Sunday, August 28, 2005

ITV Teletext hypes the 1970s!

I remember last year reading about the "heyday" of Top of the Pops on ITV's Teletext service. It was said to be, of course, in the 1970s - "viewing figures of up to 19.4 million".

Good heavens - when?! I wondered. A quick check of the TV ratings showed that Teletext was right - TOTP had 19.4 million viewers on one occasion in October 1979.

When the ITV strike was on and viewers had no other option but to watch the BBC!


And as BBC2 was a minority interest channel, guess what BBC channel we were all watching?

Yes, top prize is yours, we were all watching BBC1, home of TOTP!

In fact, BBC1 was the only other option - there was no Channel Four and no Sky back then.

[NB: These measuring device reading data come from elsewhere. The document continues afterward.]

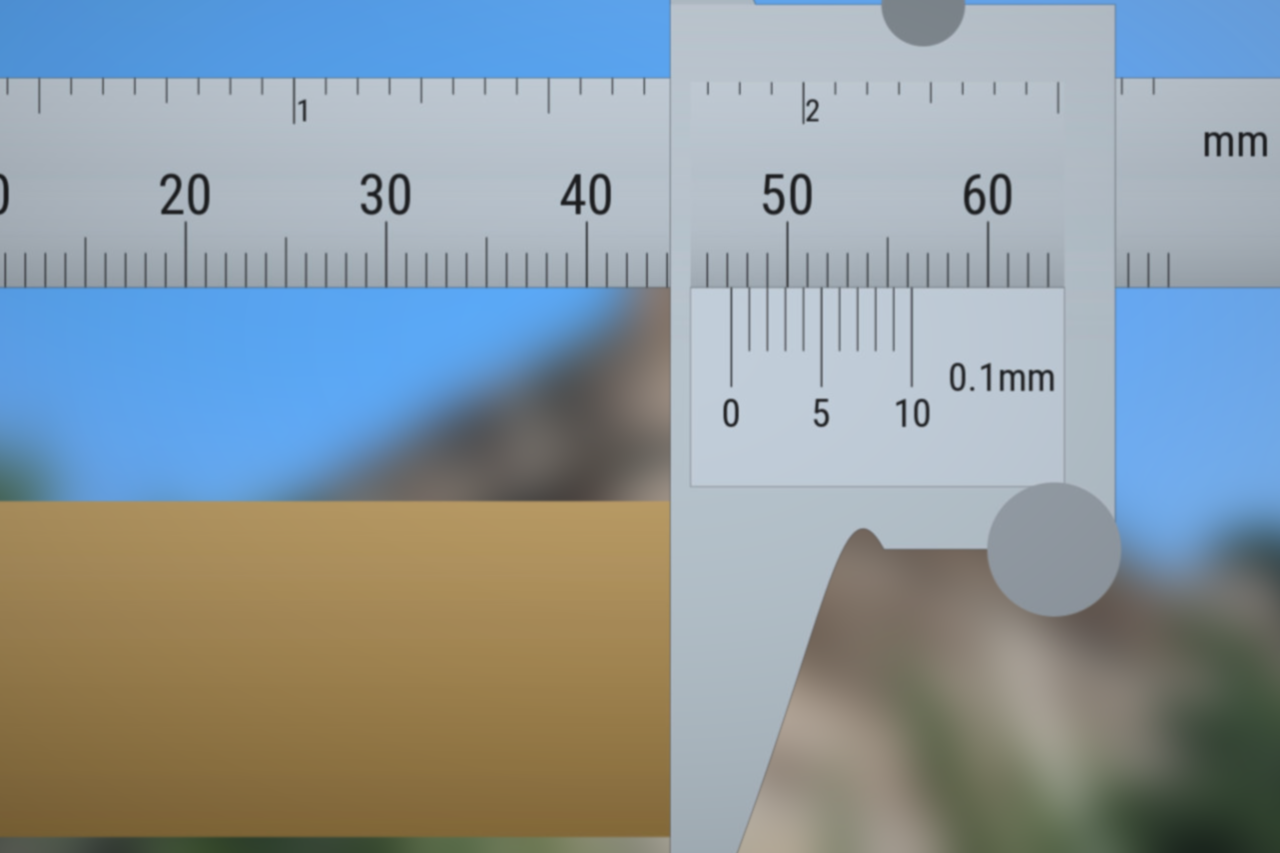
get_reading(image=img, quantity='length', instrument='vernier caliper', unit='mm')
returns 47.2 mm
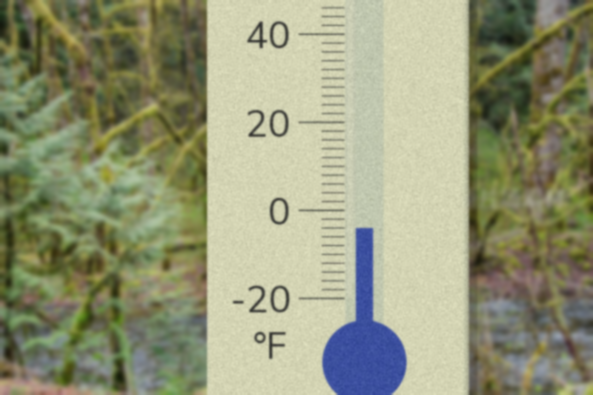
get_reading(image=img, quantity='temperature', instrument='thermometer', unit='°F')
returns -4 °F
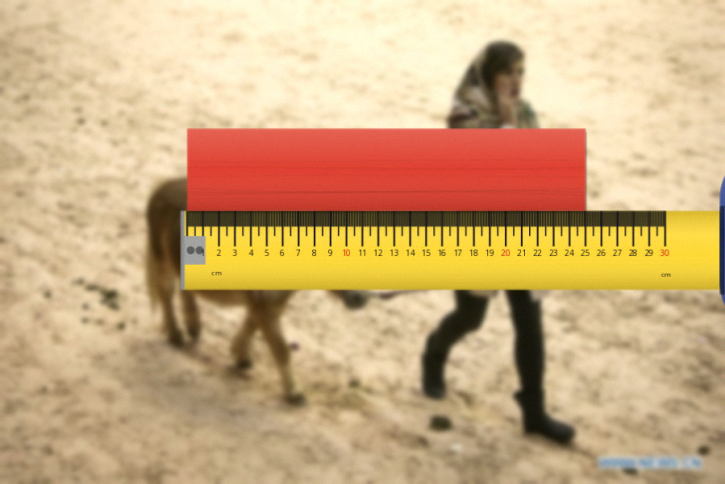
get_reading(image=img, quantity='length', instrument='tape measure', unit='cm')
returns 25 cm
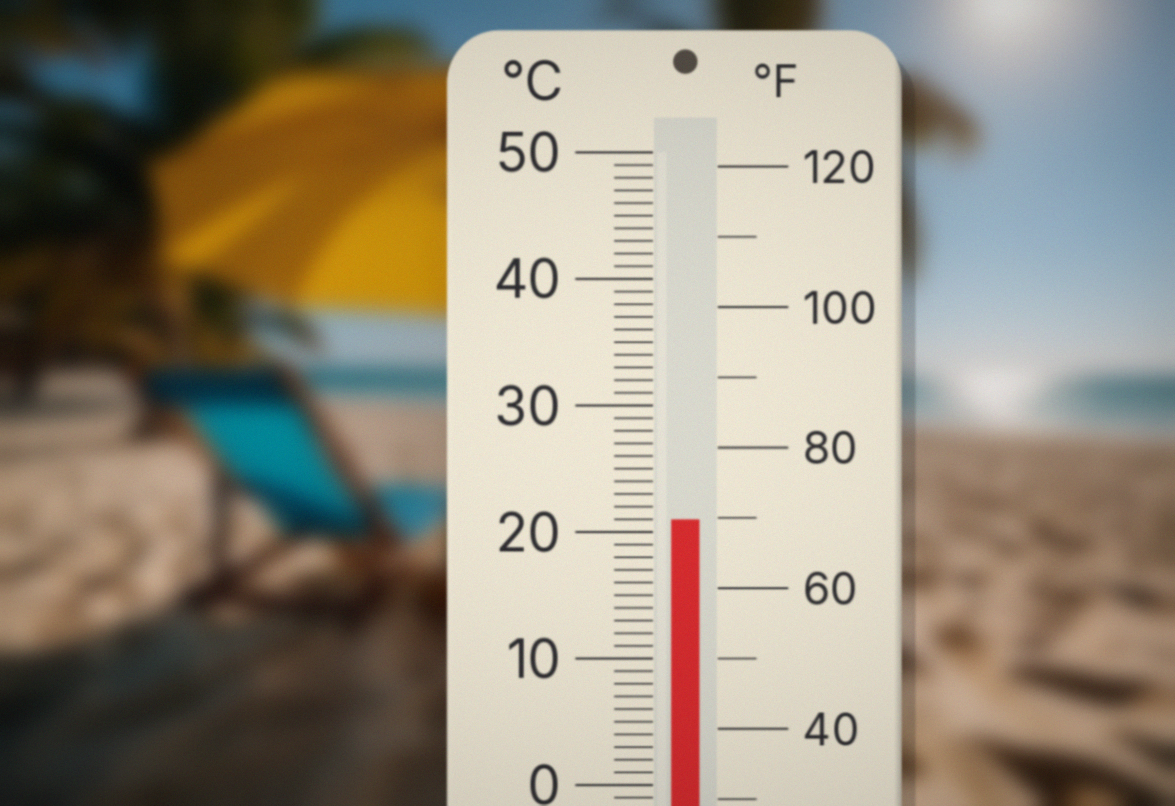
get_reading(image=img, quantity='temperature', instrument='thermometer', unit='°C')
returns 21 °C
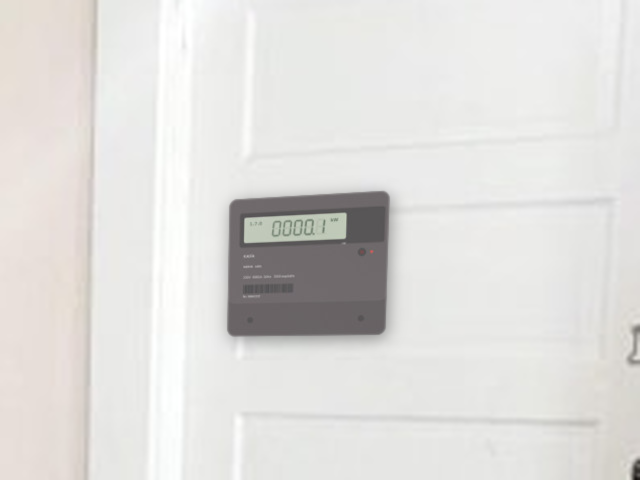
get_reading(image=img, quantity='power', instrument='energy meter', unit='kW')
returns 0.1 kW
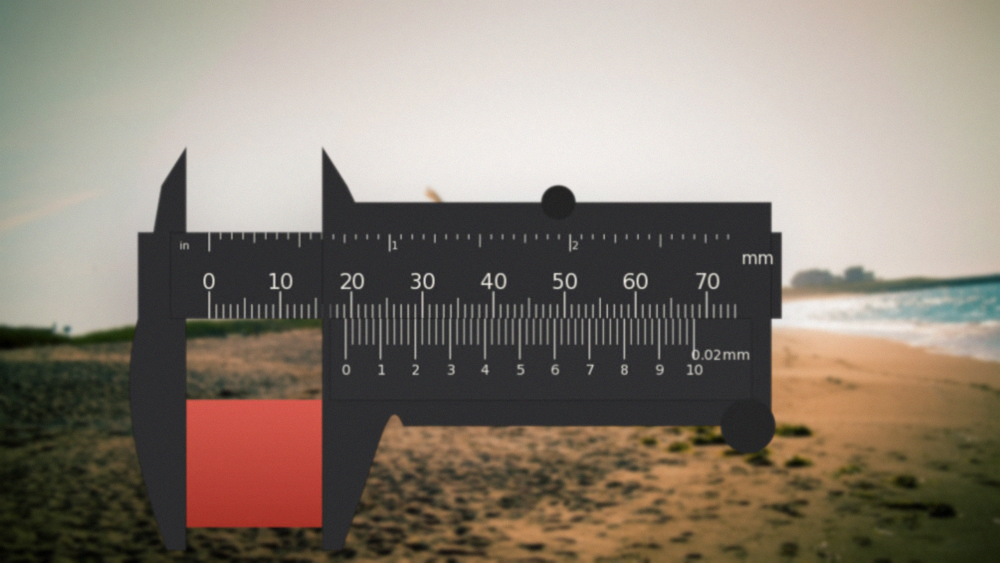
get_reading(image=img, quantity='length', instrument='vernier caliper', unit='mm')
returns 19.2 mm
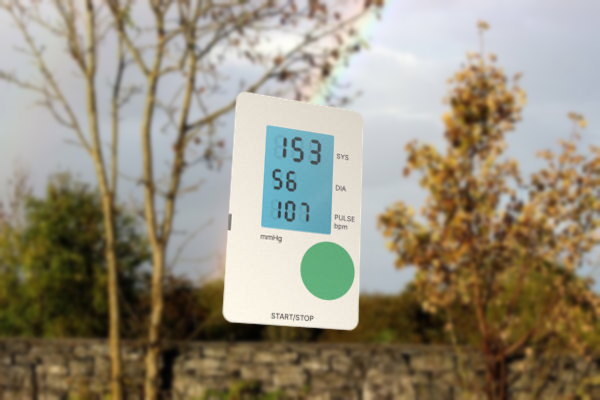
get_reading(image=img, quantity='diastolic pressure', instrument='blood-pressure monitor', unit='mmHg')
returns 56 mmHg
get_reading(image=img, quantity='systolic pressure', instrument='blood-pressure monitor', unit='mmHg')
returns 153 mmHg
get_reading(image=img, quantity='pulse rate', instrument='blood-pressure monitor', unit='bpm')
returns 107 bpm
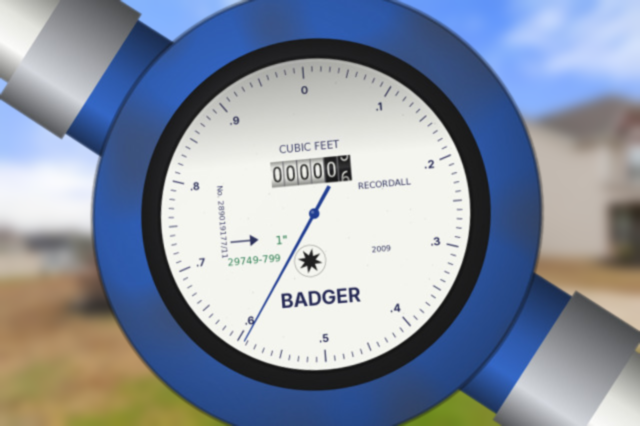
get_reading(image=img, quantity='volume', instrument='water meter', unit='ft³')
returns 5.59 ft³
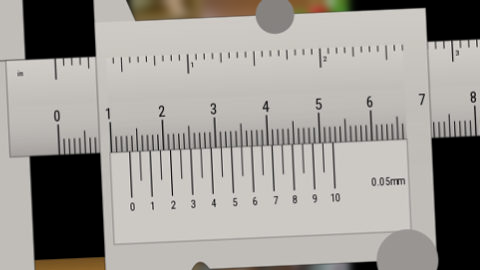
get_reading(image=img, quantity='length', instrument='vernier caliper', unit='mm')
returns 13.5 mm
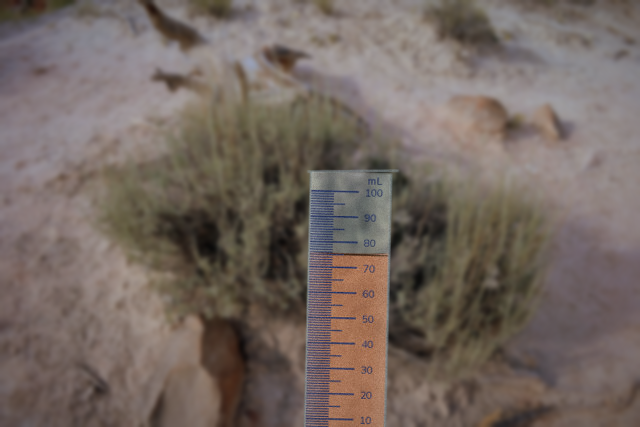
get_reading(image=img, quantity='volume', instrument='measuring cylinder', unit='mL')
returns 75 mL
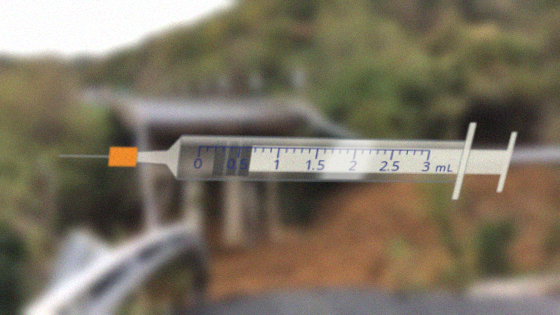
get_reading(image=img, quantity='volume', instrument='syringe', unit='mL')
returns 0.2 mL
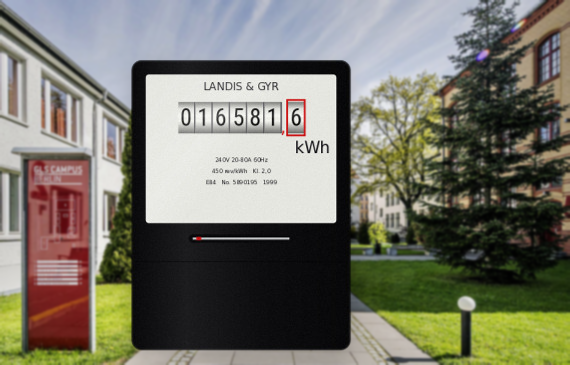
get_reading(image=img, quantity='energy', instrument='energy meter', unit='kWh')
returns 16581.6 kWh
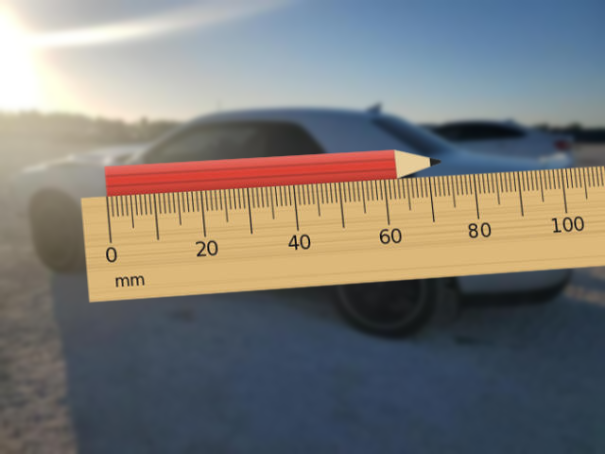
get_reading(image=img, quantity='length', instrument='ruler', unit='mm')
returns 73 mm
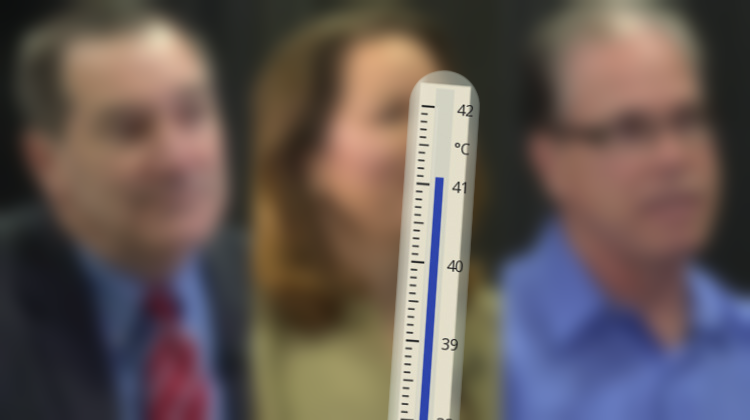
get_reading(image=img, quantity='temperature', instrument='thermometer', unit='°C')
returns 41.1 °C
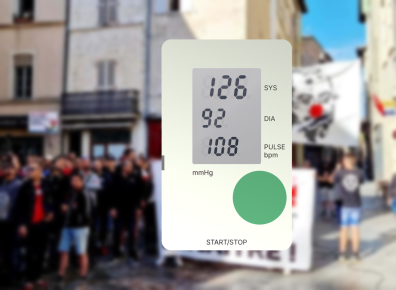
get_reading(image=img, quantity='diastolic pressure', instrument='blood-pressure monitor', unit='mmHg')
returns 92 mmHg
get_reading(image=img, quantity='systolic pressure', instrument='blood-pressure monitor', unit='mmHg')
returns 126 mmHg
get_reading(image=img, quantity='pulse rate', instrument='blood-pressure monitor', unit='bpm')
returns 108 bpm
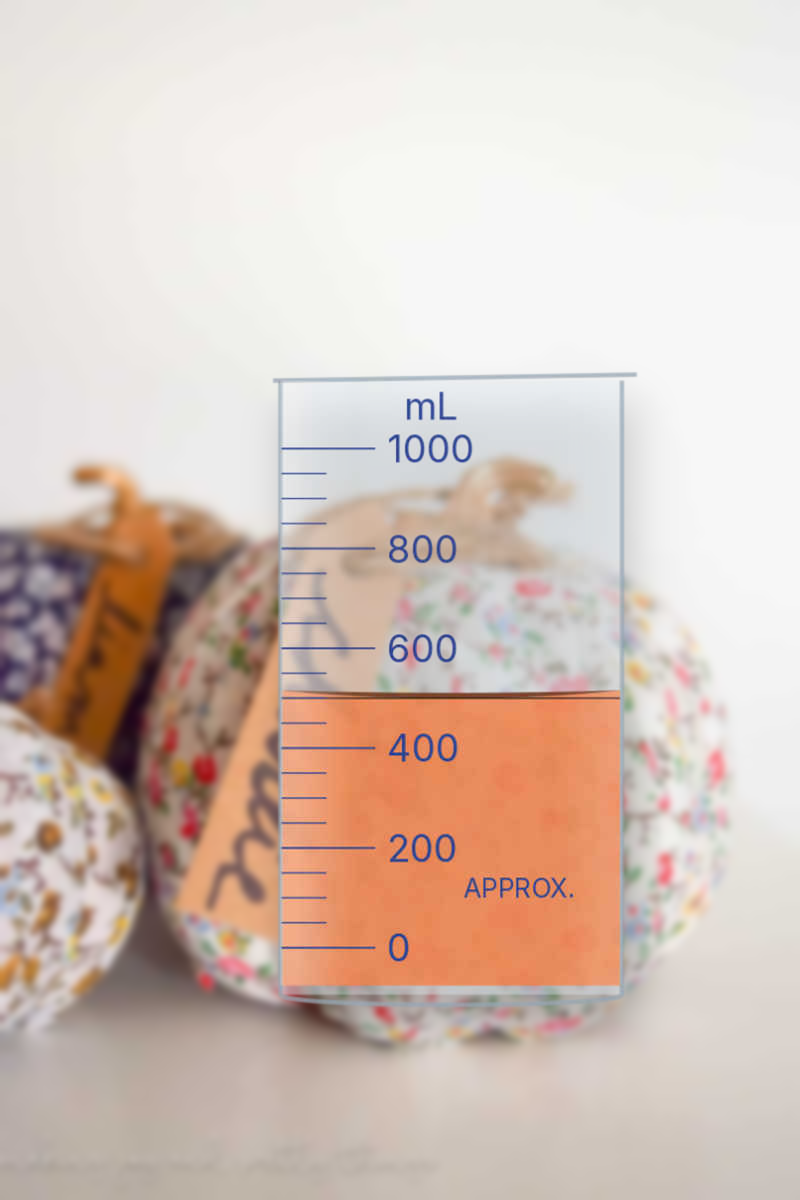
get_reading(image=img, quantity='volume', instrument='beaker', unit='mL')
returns 500 mL
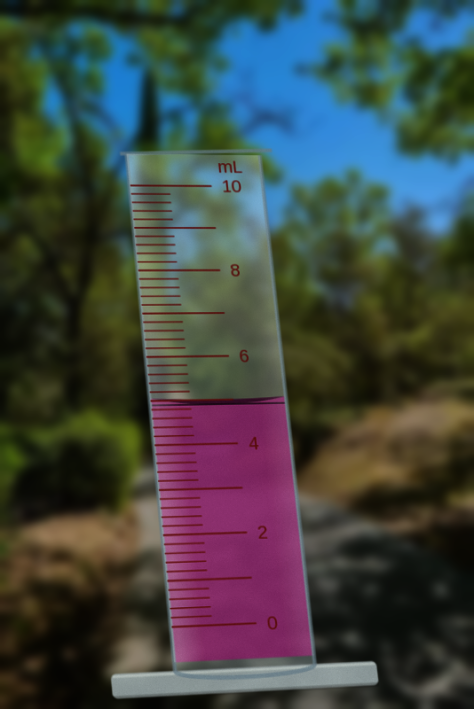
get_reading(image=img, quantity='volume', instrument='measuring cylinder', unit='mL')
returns 4.9 mL
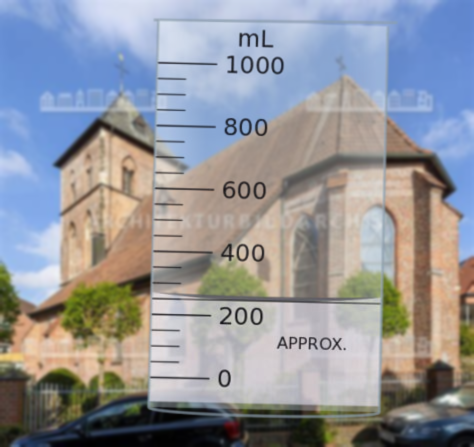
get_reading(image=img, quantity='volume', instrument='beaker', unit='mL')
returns 250 mL
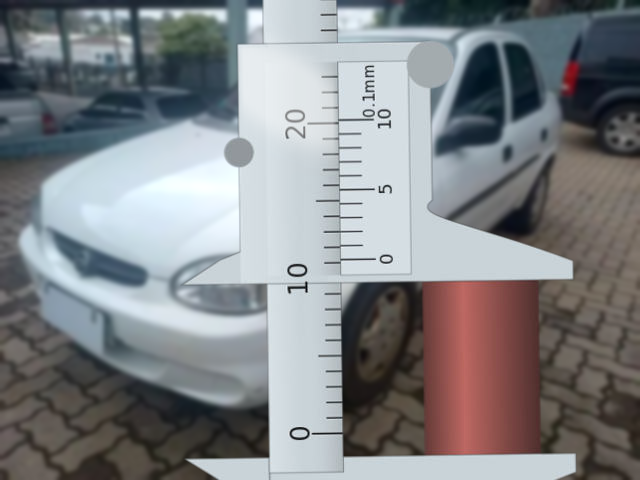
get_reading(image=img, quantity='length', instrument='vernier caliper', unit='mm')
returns 11.2 mm
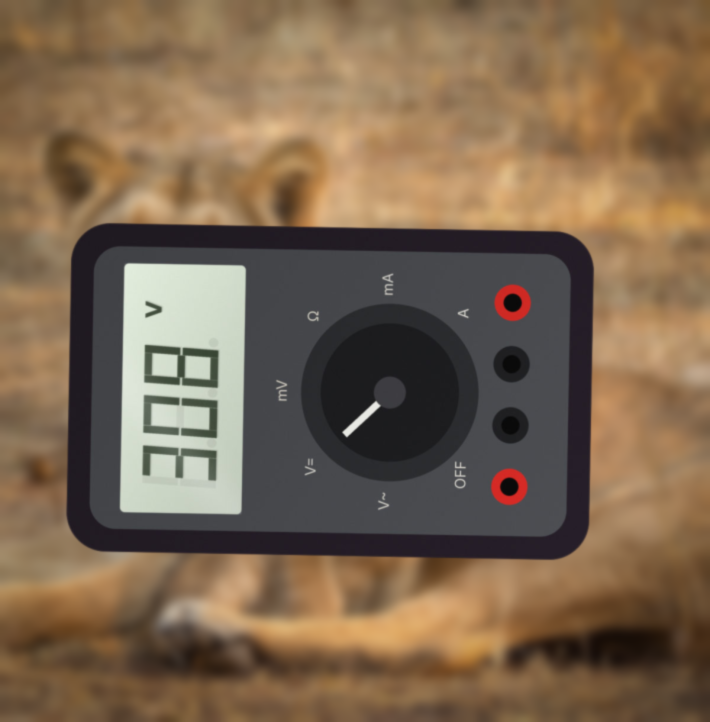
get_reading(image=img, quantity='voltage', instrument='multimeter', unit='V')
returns 308 V
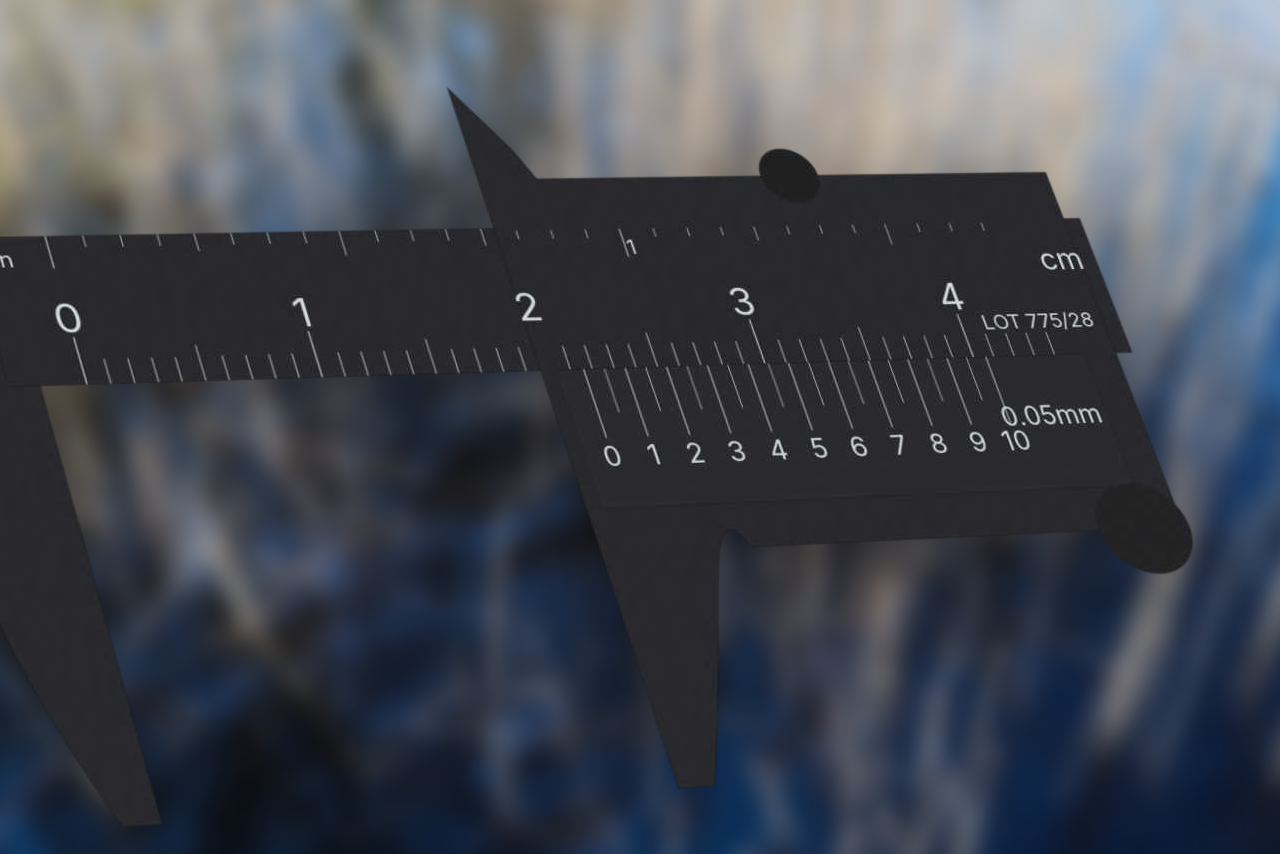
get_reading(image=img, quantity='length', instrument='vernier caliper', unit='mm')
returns 21.6 mm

But Teletext didn't mention the strike. Perhaps the article's writer was too young to remember it? Or perhaps it simply didn't go with 70s hype mode?

So, that was the (entirely imaginary) Top of the Pops 1970s heyday. I contacted Teletext, who removed the "heyday" comment, but, it must be said, grudgingly!

Did any decade ever undergo such a lot of tweaking and lies to make it seem enjoyable in retrospect as the 1970s? Was it the same when we were celebrating the 1950s back in the 70s? I doubt it. In one of the online "Off the Telly" reviews - subject the BBC's I Love... series, the reviewer states that the 80s were "a less enjoyable decade". Now, I'm no 80s fan, but bear in mind that this reviewer had just sat through I Love The 1970s, which had contained at least five items of 1980s pop culture! Things unheard of in the 70s, or completely unavailable, sparkling away as fads of that decade.

The 1960s were also raided.

The real 1970s were NOT a time of fast-moving fads. Pop culture moved much slower back then (look at the time we took to shake off the 1960s hippie look).

But people who weren't even there seem happy to believe the lies.